Transcanada's proposed Keystone XL pipeline would transport heavy crude oil from Alberta's tar sands to refineries in the Gulf Coast. Most of this crude would be made into diesel and other products for export to Europe and Latin American. The argument that the Keystone XL pipeline reduces U.S. dependence on foreign oil is not valid. The best way to improve energy security is to reduce demand. A U.S. Department of Energy report found that the only way to reduce mid-east oil imports was through reducing demand through fuel efficiency. Rainforest Action recommends redirecting “the $70-100 billion dollars the United States is set to invest in tar sands infrastructure into research and development of sustainable energy alternatives such as electric vehicles, plug-in hybrids, and solar and wind energy. “ PEC strongly agrees.

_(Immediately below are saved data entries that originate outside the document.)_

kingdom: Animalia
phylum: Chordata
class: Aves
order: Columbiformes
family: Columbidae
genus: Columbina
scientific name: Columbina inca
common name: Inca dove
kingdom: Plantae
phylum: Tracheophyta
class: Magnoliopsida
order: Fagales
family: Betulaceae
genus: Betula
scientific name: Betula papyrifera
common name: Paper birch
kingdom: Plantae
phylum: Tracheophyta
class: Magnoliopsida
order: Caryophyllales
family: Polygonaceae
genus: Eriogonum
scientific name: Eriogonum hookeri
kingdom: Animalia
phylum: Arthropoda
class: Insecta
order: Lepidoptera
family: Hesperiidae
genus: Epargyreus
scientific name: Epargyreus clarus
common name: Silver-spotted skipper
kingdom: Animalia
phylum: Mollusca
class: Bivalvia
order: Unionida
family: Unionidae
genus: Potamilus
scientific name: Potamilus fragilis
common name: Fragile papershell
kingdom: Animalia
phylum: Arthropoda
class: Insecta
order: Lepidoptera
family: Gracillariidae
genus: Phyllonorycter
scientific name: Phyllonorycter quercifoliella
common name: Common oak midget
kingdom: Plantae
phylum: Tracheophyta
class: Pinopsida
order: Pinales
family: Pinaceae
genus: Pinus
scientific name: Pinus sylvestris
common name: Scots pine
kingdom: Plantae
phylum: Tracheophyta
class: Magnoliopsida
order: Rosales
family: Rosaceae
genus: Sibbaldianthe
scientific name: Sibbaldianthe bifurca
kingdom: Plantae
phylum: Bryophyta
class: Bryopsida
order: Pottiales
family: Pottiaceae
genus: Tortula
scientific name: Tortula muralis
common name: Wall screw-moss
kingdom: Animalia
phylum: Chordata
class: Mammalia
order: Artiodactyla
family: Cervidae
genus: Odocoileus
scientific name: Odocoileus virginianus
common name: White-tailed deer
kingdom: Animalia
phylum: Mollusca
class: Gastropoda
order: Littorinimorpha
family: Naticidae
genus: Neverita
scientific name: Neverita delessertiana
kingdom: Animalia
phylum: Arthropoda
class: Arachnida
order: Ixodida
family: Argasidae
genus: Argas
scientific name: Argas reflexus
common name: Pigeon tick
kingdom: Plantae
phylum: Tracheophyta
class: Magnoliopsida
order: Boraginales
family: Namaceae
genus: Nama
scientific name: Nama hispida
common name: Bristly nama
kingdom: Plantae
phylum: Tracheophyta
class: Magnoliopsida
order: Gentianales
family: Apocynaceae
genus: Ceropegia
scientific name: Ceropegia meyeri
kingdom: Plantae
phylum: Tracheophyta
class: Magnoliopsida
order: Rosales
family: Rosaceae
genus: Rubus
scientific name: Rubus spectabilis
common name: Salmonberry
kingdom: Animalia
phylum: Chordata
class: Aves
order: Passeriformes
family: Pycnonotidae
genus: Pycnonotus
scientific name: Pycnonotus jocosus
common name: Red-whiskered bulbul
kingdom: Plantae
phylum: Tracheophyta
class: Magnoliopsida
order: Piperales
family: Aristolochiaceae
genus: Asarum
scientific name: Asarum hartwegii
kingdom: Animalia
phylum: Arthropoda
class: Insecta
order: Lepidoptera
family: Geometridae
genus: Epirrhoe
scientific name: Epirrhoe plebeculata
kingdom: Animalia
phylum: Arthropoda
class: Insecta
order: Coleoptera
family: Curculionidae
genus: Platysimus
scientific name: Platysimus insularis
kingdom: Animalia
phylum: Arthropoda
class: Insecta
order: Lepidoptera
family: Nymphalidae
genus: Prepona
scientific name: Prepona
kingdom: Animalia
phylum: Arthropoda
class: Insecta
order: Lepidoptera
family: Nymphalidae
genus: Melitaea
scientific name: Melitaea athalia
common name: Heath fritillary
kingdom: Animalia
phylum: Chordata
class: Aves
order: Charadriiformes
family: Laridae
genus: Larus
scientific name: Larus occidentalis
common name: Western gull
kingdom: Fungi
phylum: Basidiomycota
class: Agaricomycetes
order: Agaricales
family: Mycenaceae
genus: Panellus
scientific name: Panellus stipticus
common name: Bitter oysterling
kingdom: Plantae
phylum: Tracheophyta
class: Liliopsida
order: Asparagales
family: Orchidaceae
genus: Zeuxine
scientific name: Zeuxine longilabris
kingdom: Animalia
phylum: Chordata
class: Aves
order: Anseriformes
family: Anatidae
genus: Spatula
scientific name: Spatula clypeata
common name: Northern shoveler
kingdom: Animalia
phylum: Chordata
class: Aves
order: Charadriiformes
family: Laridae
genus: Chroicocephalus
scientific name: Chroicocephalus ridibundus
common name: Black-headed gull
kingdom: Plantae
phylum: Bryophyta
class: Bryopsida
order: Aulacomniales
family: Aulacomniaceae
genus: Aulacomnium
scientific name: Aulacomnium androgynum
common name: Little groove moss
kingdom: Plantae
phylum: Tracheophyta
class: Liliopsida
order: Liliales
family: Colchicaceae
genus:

The more invested in fossil fuel infrastructure of any kind, the less is available for development of sustainable energy and the harder, and more expensive, the needed transition to renewable resources will be. 

Pollution from mining and processing tar sands is significant. The processing of tar sands releases air pollutants that can increase asthma and respiratory diseases, cancer and cardiovascular problems. Drinking water has been polluted by tar sands activity. First Nations people who derive subsistence from the land are disproportionately affected by the toxic products of tar sands mining and processing. Oil contamination has increased the level of arsenic to 33 times above acceptable levels in moose meat, a dietary staple for First Nations people. 

A strong grassroots movement to oppose the Keystone XL pipeline, led by Bill McKibben's 350.org and Tar Sands Action was vital in President Obama's January 2012 rejection of  it, at least in its original route. This route took it directly over one of the 174,000 square mile Ogallala Aquifer which underlies portions of eight states from South Dakota to Texas and over the  environmentally sensitive Sand Hills region of Nebraska.   Other routes are now being considered, but  much larger issues are at stake-- the most significant being the massive amount of greenhouse gases released by exploiting the tar sands. Climate change is a threat to national security and the U.S. State Department, the agency responsible for permitting the Keystone XL pipeline, knows this and it should figure significantly in its analysis. The U.S. State Department admitted in October 2011 that its environmental review of Keystone XL was conducted by a contractor paid by the pipeline company itself, a potentially illegal conflict of interest.  

As with MTR, all 12 ethical guidelines are violated by tar sands mining, processing and transport. The guidelines of  equity, efficiency, risk, cost and aesthetics are especially relevant.